Of course, it helps that you want to capture everything. To some extent, you’re drawn in by the clever and very groanable naming and visual scheme of the creatures, such as the crab apple – named after the plant, but very obviously a crab made out of apples, or things like the mothza supreme – a giant flying supreme pizza. You’re also drawn in by the behaviors of the creatures themselves. They emote out of fear when you’re chasing them, out of happiness and anger when you send their favored sauces their way, out of shock when something gets the drop on them.
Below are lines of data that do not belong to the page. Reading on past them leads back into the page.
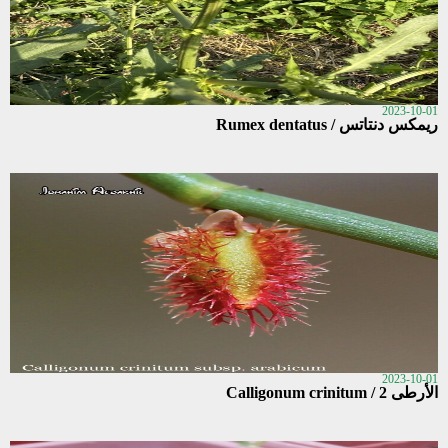
2023-10-01
ريمكس دنتاتس / Rumex dentatus
2023-10-01
الأرطى 2 / Calligonum crinitum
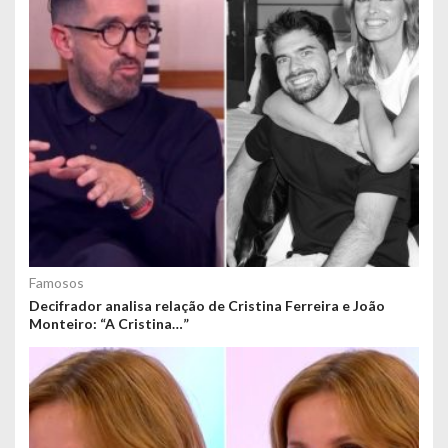
Famosos
Decifrador analisa relação de Cristina Ferreira e João
Monteiro: “A Cristina…”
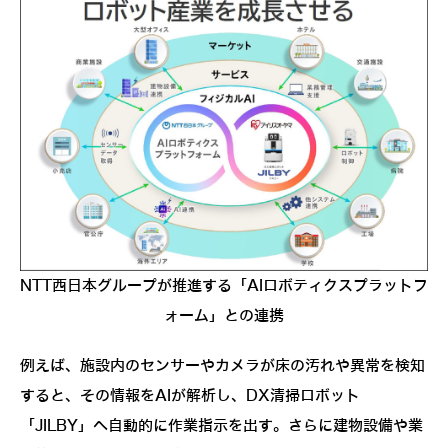
NTT西日本グループが推進する「AIロボティクスプラットフ
ォーム」との連携
例えば、施設内のセンサーやカメラが床の汚れや異常を検知
すると、その情報をAIが解析し、DX清掃ロボット
「JILBY」へ自動的に作業指示を出す。さらに建物設備や業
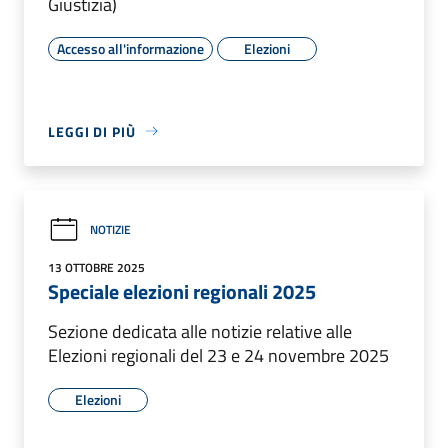
Giustizia)
Accesso all'informazione
Elezioni
LEGGI DI PIÙ
NOTIZIE
13 OTTOBRE 2025
Speciale elezioni regionali 2025
Sezione dedicata alle notizie relative alle
Elezioni regionali del 23 e 24 novembre 2025
Elezioni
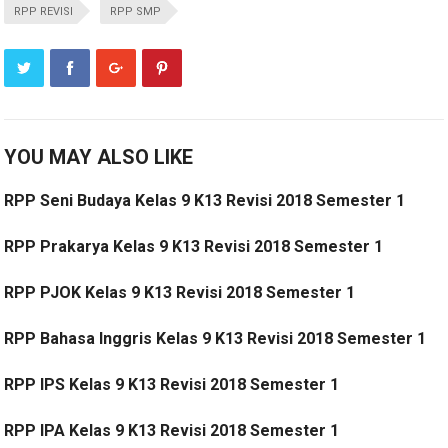
RPP REVISI
RPP SMP
YOU MAY ALSO LIKE
RPP Seni Budaya Kelas 9 K13 Revisi 2018 Semester 1
RPP Prakarya Kelas 9 K13 Revisi 2018 Semester 1
RPP PJOK Kelas 9 K13 Revisi 2018 Semester 1
RPP Bahasa Inggris Kelas 9 K13 Revisi 2018 Semester 1
RPP IPS Kelas 9 K13 Revisi 2018 Semester 1
RPP IPA Kelas 9 K13 Revisi 2018 Semester 1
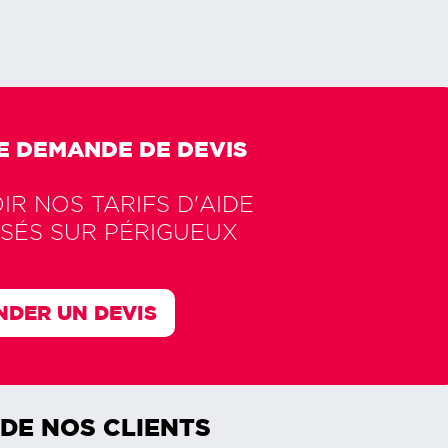
E DEMANDE DE DEVIS
R NOS TARIFS D'AIDE
SÉS SUR
PÉRIGUEUX
DER UN DEVIS
 DE NOS CLIENTS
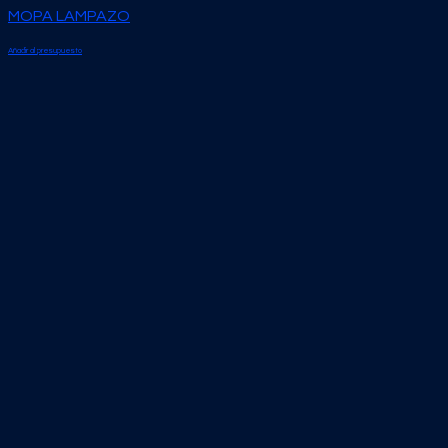
MOPA LAMPAZO
Añadir al presupuesto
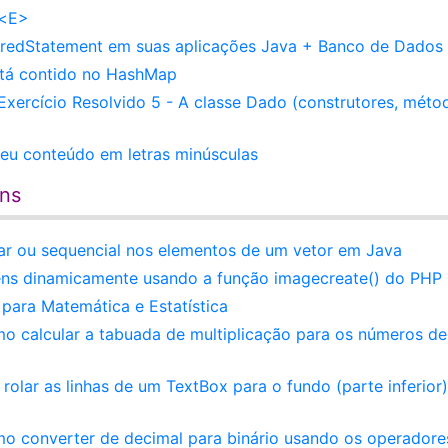
t<E>
paredStatement em suas aplicações Java + Banco de Dados
stá contido no HashMap
xercício Resolvido 5 - A classe Dado (construtores, méto
seu conteúdo em letras minúsculas
ens
ar ou sequencial nos elementos de um vetor em Java
ens dinamicamente usando a função imagecreate() do PHP
para Matemática e Estatística
o calcular a tabuada de multiplicação para os números de
ar as linhas de um TextBox para o fundo (parte inferior)
mo converter de decimal para binário usando os operadore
However, the PS5 version definitely gets some unique touches that are already starting to show the promise of the new controller. Catching a creature does little audio cues of the creatures yelling their names in a way very reminiscent of the Pokemon TV show. It’s something that’s been done in the past on consoles like the Wii, but the quality of audio coming out of the DualSense controller is a marked improvement. Different tools do different things with the modifiable triggers, with custom click points that make it act like the old double action Gamecube analog trigger. It’s also worth noting that the quality of haptic feedback available here is a marked improvement over the last generation’s implementation on the PS4 and Xbox One and being more in line with what we’ve seen done with Nintendo first party titles on the Switch, with feedback on things like creatures walking into the player trap having obviously distinct feedback, allowing you to catch creatures just based on feel while you hide out of sight. It was surprising to see how much these little feedback changes improved the experience, but it’s a level of polish that I’m now hoping to see happen more often throughout this generation.

It definitely also helps that the NPCs and story play a nice balance between lighthearted and absurdist. From a non-spoilery perspective, the core of the story is that you’re a journalist documenting an expedition researching and cataloguing the Bugsnax, which when eaten change the character’s limbs into that snack. The expedition folks seem entirely unconcerned that they slowly turn into fruits and vegetables that you force feed to them, which is hilarious and absurd, and incredibly dark as you roll through the story. It lasts long enough to have its own set of twists and turns, but also doesn’t overstay its welcome. There’s also a nice balance of core story and side quest content, giving you an obvious golden path to go through, but plenty of options to venture out and learn more about the townsfolk if you want to, all while catching more new things to turn them into.

So is it a next-gen showcase? Nah. Do I think it’s better on PS5 because of the controller? Yes. Do I think it’s worth playing? Depends. This one falls into a niche where I would easily recommend it to fans of games like Pokemon Snap or Slime Rancher. It’s distinctly an adventure/puzzle game, and it’s casual enough to get through but offers some nice range of easy to difficult content that fits into a lot of skill ranges. It was also the PS+ title for November for the PS5 launch, which right away puts it into the “why not” range. If nothing else it did exactly what I needed out of it – it entertained the hell out of me while giving me a way to test my PS5 and gets me started for the next generation.